The committee has additionally recommended enacting a specialized Code of Ethics governing Public Prosecutor conduct, with ethical breaches constituting valid grounds for removal from office. This framework would establish clear professional standards distinct from the Attorney General's existing code, recognizing that prosecutorial ethics require particular attention given the office's coercive powers and influence over individual liberty. Such ethical frameworks typically address independence from political direction, impartial case selection, and obligations to pursue justice rather than securing convictions.

Azalina, who chairs the Special Select Committee, emphasized that the committee's deliberations reflected genuine bipartisan commitment to institutional reform. The committee comprises members from both government and opposition parties, a composition intended to signal that constitutional restructuring transcends partisan calculation.

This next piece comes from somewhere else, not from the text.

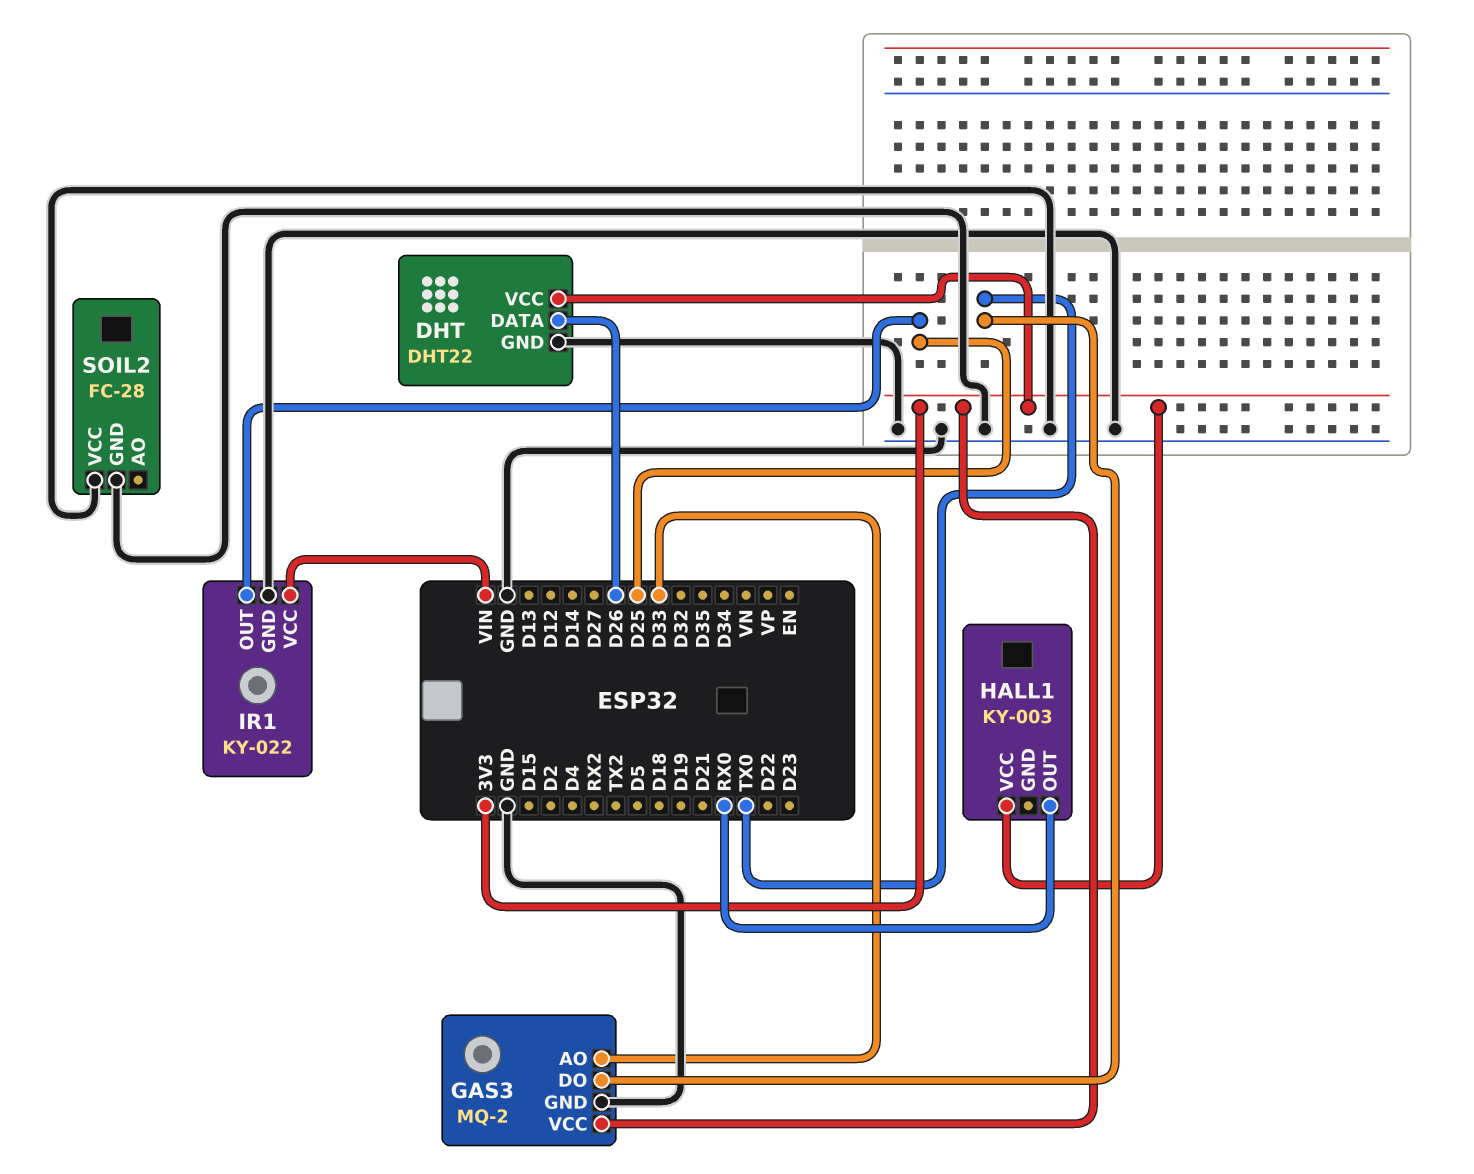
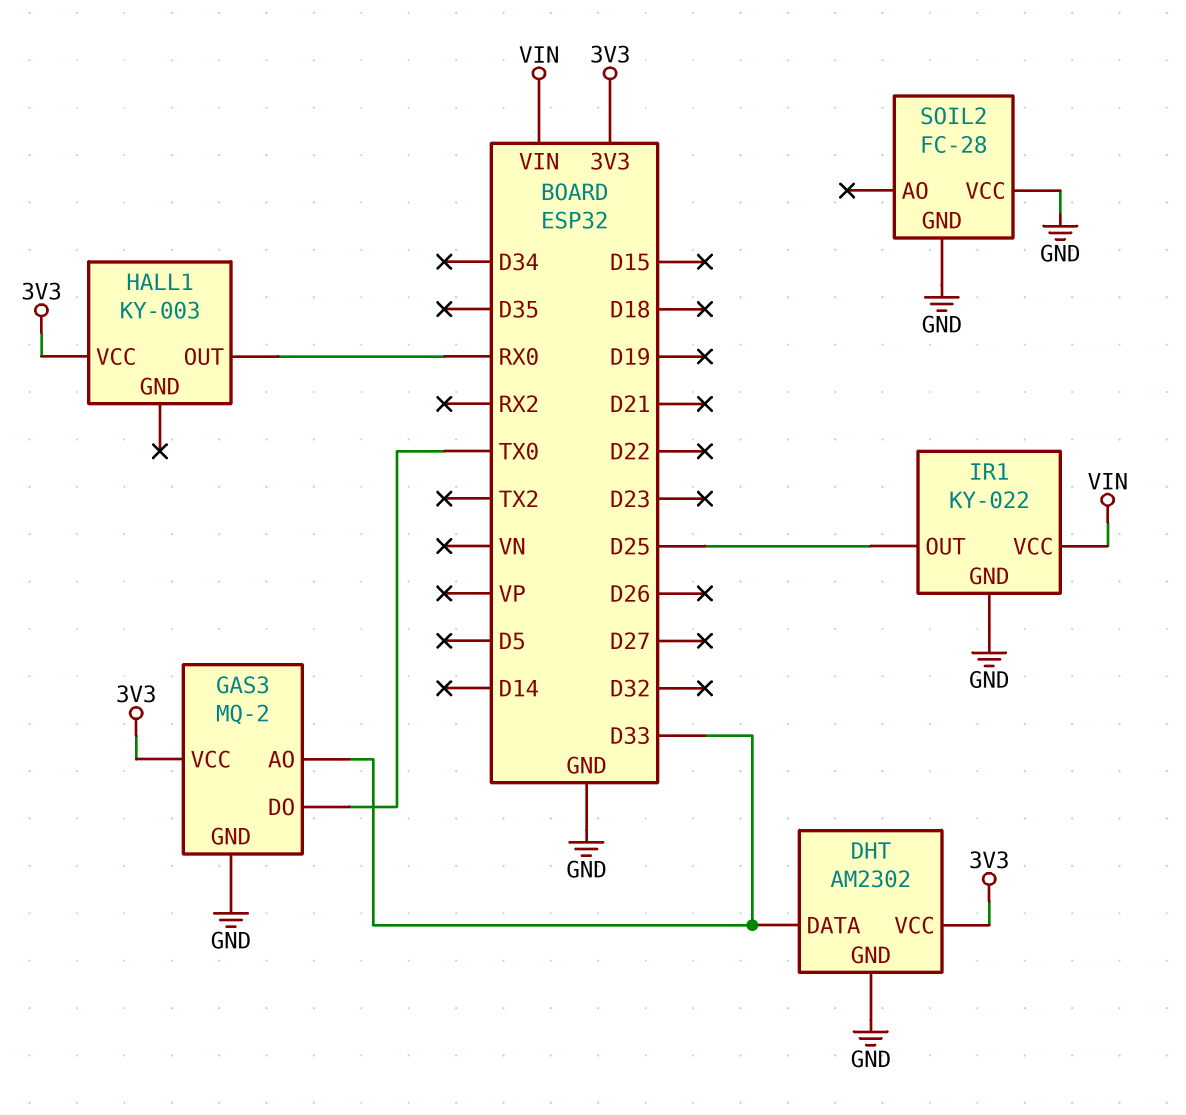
DHT: DHT22 -> AM2302
DHT pin DATA: D26 -> D33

Throughout months of examination, the committee received detailed briefings from the Attorney General's Chambers on constitutional, legal, administrative and implementation dimensions, while simultaneously gathering perspectives from academic institutions, professional legal bodies, civil society organizations, and international comparative experiences.

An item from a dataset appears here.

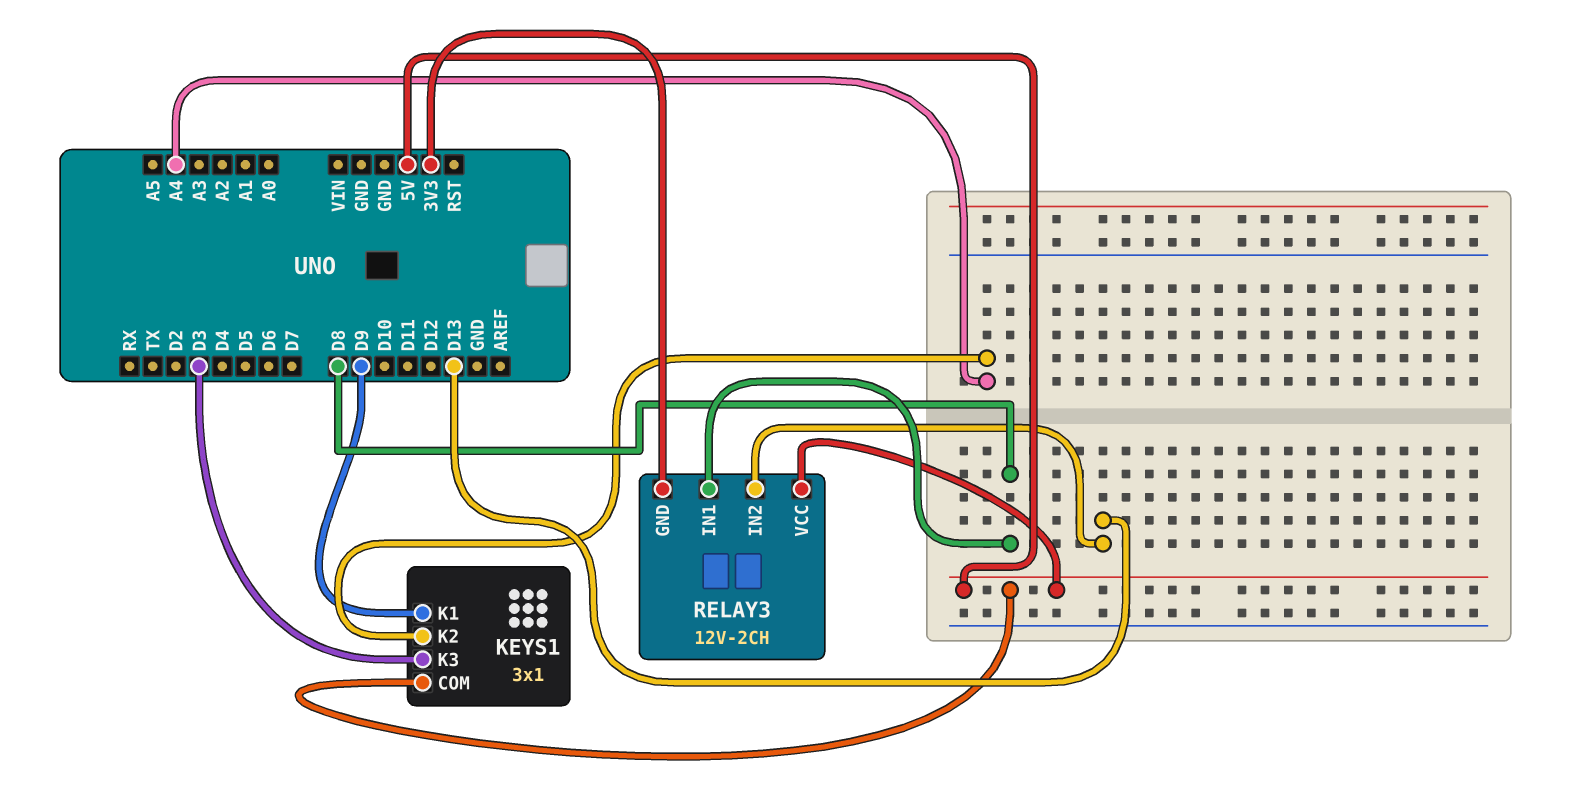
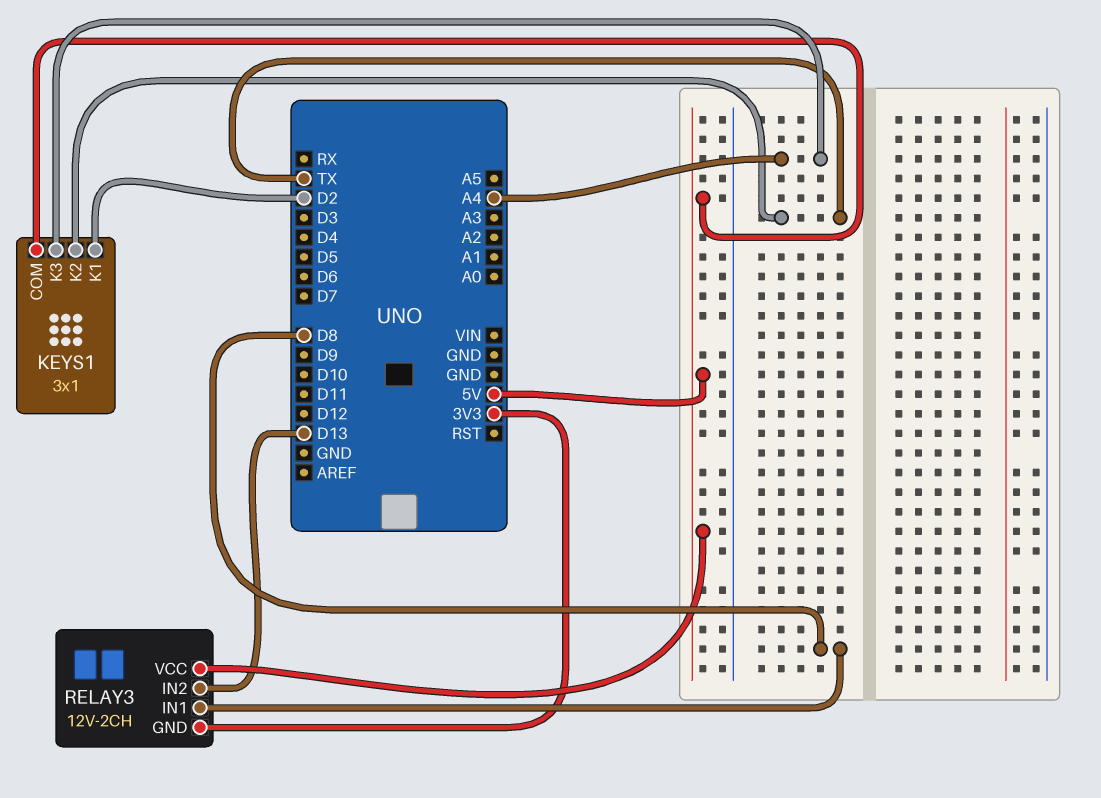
KEYS1 pin K1: D9 -> D2
KEYS1 pin K2: A4 -> TX
KEYS1 pin K3: D3 -> A4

The committee's methodology demonstrates comprehensive institutional analysis. Beyond consulting legal practitioners and government officials, reformers examined how comparable democracies structure prosecutorial independence, identifying best practices and potential implementation challenges. This international comparative approach reflects recognition that Malaysia operates within global contexts where prosecutorial independence increasingly carries significance for international legal cooperation, investment confidence, and diplomatic relations.

For Malaysia's legal community and broader civil society, these reforms carry considerable symbolic weight. They represent parliamentary acknowledgment that institutional independence strengthens rather than weakens effective governance, and that democratic legitimacy requires distributing executive power across multiple institutions rather than concentrating authority in the Prime Minister's office. Such institutional restructuring reflects evolving understanding of how checks and balances serve public interest.

The constitutional amendment requires securing a two-thirds parliamentary majority—a substantial threshold that demands significant cross-party support. Azalina explicitly appealed to opposition members to recognize the reform's merits, framing institutional independence as a national rather than partisan concern. She warned that missing the current parliamentary sitting might delay reforms for years, suggesting legislative momentum currently favors proceeding immediately.

For Southeast Asian observers, Malaysia's prosecutorial reform initiatives warrant attention. Regional democracies including the Philippines, Thailand, and Indonesia have grappled with similar challenges regarding prosecutorial independence and potential political manipulation of criminal justice systems. Malaysia's parliamentary approach to institutionalizing independence through constitutional amendment rather than administrative decree potentially offers regional precedent for countries seeking to strengthen prosecutorial autonomy.

The proposed reforms acknowledge that modern governance requires institutional arrangements where no single actor possesses comprehensive control over coercive powers affecting individual liberty. By vesting prosecutorial appointment authority in a multi-institutional framework and subjecting prosecutors to parliamentary reporting obligations, Malaysia's reformers are attempting to construct safeguards that previous arrangements lacked. Whether parliamentary implementation will match reformist intent remains contingent upon securing the requisite two-thirds majority and subsequently operationalizing complex institutional changes effectively.